This blog isn’t about what you think it’s about. So if you tuned in wanting tips on how to shed unwanted pounds, you may be disappointed.
But don’t leave yet; this may apply to you, too.
Have you ever thought about how others see you. What you see in the mirror and the image you hold in your mind is one thing, but what others see may be something else altogether.
They say it’s all about perception. But what are people really perceiving?
The other evening, my husband and I ran into a neighbor we knew from more than ten years ago. We started reminiscing, had a few drinks, and filled each other in on our lives and our kids lives.
Throughout the evening, he kept making comments about how we’d both changed. Three times he commented that I’d lost weight. In the past ten years I’ve actually put on 15 – 20 lbs, so I was quite surprised at his comments. Rather than correct him (I tried but he didn’t seem to hear me) I just let it go.

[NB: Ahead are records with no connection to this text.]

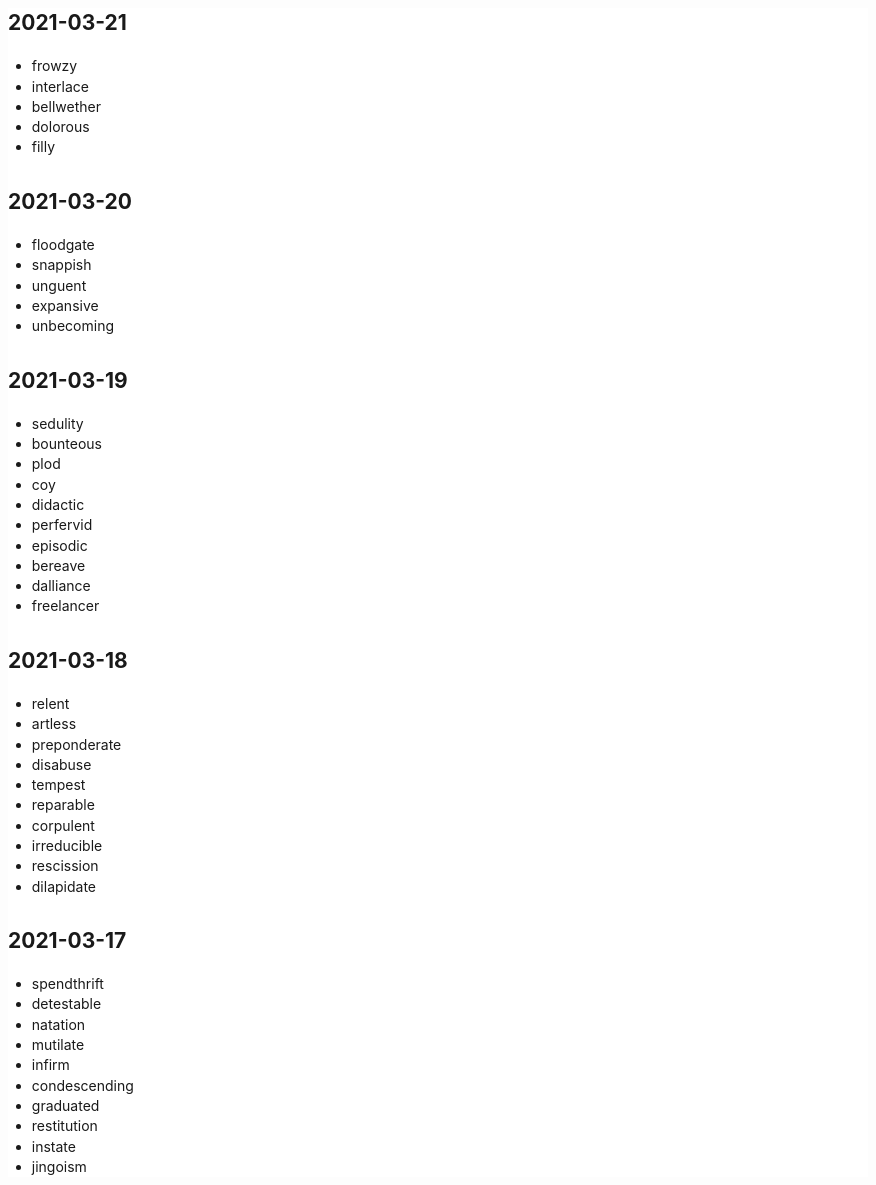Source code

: ## 2021-03-21

- frowzy
- interlace
- bellwether
- dolorous
- filly

## 2021-03-20

- floodgate
- snappish
- unguent
- expansive
- unbecoming


## 2021-03-19

- sedulity
- bounteous
- plod
- coy
- didactic
- perfervid
- episodic
- bereave
- dalliance
- freelancer

## 2021-03-18

- relent
- artless
- preponderate
- disabuse
- tempest
- reparable
- corpulent
- irreducible
- rescission
- dilapidate

## 2021-03-17

- spendthrift
- detestable
- natation
- mutilate
- infirm
- condescending
- graduated
- restitution
- instate
- jingoism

The next day, my husband brought it up and made a rather interesting (and insightful) comment. He reminded me that ten years ago I was still suffering from depression and that maybe the “heaviness” our neighbor had perceived was emotional, not physical.
That got me thinking. What do we really see when we look at people? What do they see when they look at me?
Obviously people can see and even sense when a person is happy, but I’m beginning to think it’s more than that. The vibrations we’re giving off influence how others perceive us in a more comprehensive way. And that perception is what they take away with them—what stays in their memory and what image pops up whenever they think of us.
The movie Shallow Hal (2001) illustrates this in a comical way. Jack Black’s character is, well, shallow. But after an encounter with Tony Robbins, he sees women in a new way and falls for a beautiful, but large Gwyneth Paltrow. He is seeing only her inner beauty, but what is inner beauty if not our vibration, our emotional countenance?
Does that emotional countenance have the power to distort even our physical appearance?
Vibrationally speaking, I’m much lighter than I used to be. I have lost weight in that sense. I’m happy now and I can even feel the “lightness”—the spring in my step, the smile that’s genuine, the youthful desire to skip in the park or jump in a pile of leaves or make a snow angel. So it makes sense that others pick up on that, too.
I’m glad to have lost the weight of depression, glad that it shows on my face and in the vibe that I now give off. And maybe when I get too caught up in the details of my physical appearance, I need to remind myself that that’s not what people are really “seeing” anyway.